(Items from a data source)
- - - -
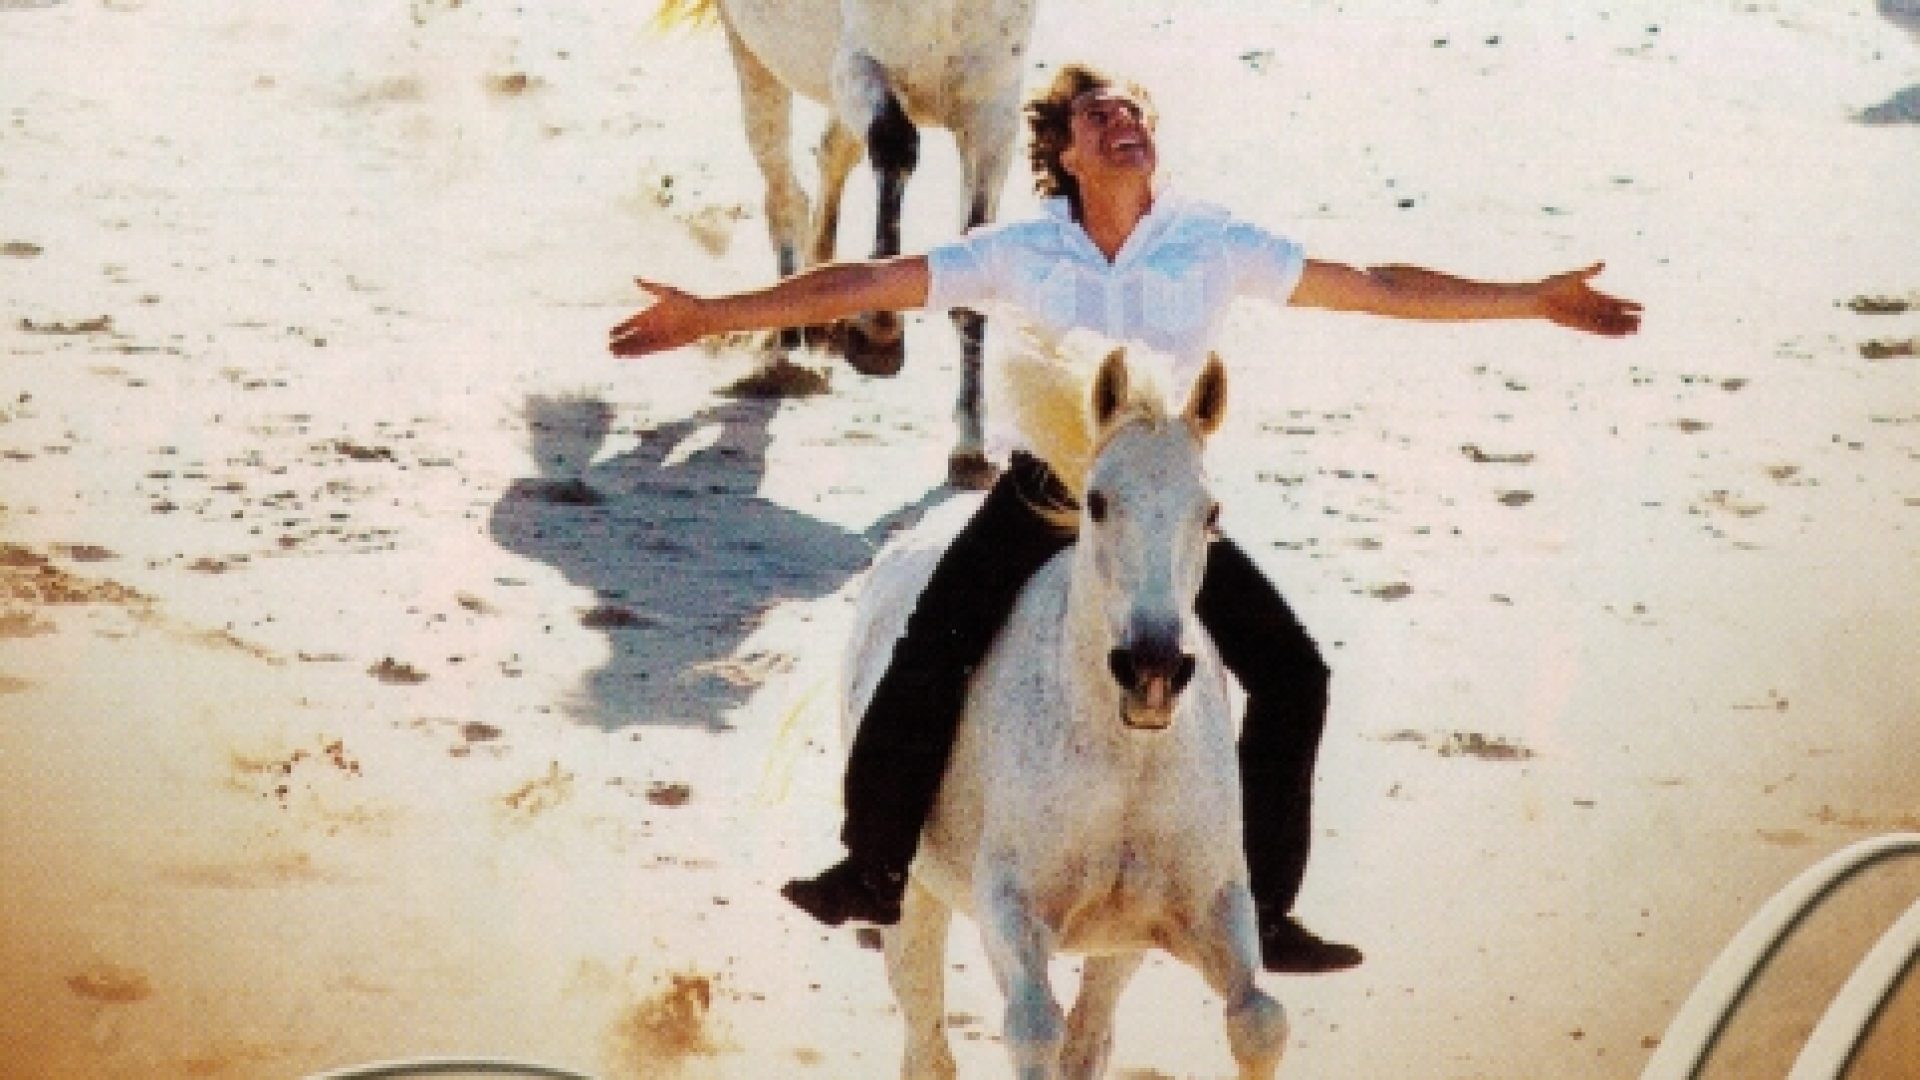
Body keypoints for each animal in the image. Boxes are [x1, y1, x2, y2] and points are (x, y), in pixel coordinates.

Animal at [653, 0, 1037, 489]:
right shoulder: (859, 66)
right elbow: (894, 145)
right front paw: (879, 337)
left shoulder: (991, 114)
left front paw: (970, 449)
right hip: (755, 58)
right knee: (784, 195)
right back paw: (787, 354)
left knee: (833, 153)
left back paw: (818, 322)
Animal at [840, 337, 1288, 1079]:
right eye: (1098, 503)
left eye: (1211, 513)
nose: (1152, 669)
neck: (1124, 755)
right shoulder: (1010, 907)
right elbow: (1032, 1029)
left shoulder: (1204, 906)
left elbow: (1259, 1023)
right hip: (914, 899)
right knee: (926, 1038)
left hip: (1119, 946)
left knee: (1090, 1033)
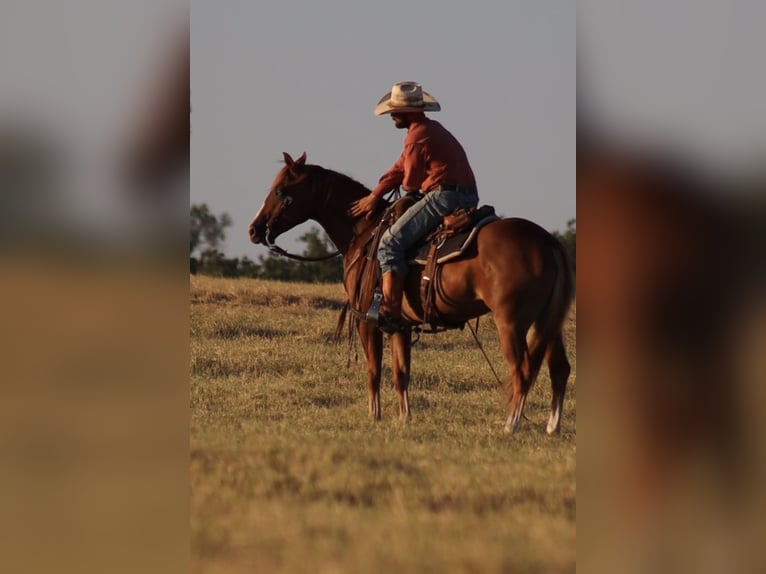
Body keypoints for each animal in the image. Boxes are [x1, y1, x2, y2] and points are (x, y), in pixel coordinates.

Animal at [249, 152, 575, 433]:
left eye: (280, 190)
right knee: (559, 368)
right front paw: (404, 418)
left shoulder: (367, 320)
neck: (364, 231)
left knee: (522, 370)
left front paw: (374, 416)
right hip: (547, 323)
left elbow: (374, 371)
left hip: (511, 323)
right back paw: (552, 427)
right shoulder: (400, 326)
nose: (254, 230)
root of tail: (548, 242)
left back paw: (511, 425)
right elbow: (400, 373)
- - - -
### What the task asks:
Transcribe the records above exactly, omitting every picture they contain.

### Completed exercise:
Body keypoints for each animal in the image. Boxes are [x1, y1, x2, y2] and points are (x, y), in pixel coordinates.

Animal at [653, 0, 1037, 489]:
right shoulder: (859, 66)
right elbow: (894, 145)
right front paw: (879, 337)
left shoulder: (991, 114)
left front paw: (970, 449)
right hip: (755, 58)
right knee: (784, 195)
right back paw: (787, 354)
left knee: (833, 153)
left back paw: (818, 322)
Animal at [840, 337, 1288, 1079]:
right eye: (1098, 503)
left eye: (1211, 513)
nose: (1152, 669)
neck: (1124, 755)
right shoulder: (1010, 907)
right elbow: (1032, 1029)
left shoulder: (1204, 906)
left elbow: (1259, 1023)
right hip: (914, 899)
right knee: (926, 1038)
left hip: (1119, 946)
left knee: (1090, 1033)
Body keypoints for each animal in the image. Boxes are [x1, y1, x2, y2] and points are (x, y), in pixel coordinates.

Animal at [249, 152, 575, 433]:
left eye: (280, 190)
right knee: (559, 368)
right front paw: (404, 418)
left shoulder: (367, 320)
neck: (364, 231)
left knee: (522, 370)
left front paw: (374, 416)
right hip: (547, 323)
left elbow: (374, 371)
left hip: (511, 323)
right back paw: (552, 427)
right shoulder: (400, 326)
nose: (254, 230)
root of tail: (548, 242)
left back paw: (511, 425)
right elbow: (400, 373)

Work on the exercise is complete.